_WORK ITEM_. Check each line of the data below for the string "pixel", then report how many lines have it and nothing else.

_RECORDS_.
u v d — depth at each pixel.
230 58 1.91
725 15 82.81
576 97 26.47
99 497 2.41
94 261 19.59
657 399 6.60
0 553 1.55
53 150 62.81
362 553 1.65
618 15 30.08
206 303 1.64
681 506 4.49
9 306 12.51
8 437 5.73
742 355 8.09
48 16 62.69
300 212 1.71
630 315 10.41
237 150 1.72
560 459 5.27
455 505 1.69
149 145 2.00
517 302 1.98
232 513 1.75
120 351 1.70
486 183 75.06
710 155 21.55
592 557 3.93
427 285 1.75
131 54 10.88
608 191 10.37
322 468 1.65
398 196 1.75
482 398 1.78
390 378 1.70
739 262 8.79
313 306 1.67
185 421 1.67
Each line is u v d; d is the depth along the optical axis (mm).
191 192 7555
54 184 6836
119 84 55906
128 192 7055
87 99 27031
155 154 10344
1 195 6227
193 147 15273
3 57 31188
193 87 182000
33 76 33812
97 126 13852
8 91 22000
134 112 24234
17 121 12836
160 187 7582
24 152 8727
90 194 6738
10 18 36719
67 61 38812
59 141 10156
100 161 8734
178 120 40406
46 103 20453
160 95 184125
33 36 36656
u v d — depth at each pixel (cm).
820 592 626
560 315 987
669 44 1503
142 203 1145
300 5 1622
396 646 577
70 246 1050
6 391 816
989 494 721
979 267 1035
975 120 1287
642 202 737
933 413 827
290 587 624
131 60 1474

_OUTPUT FOR THIS TASK_. 2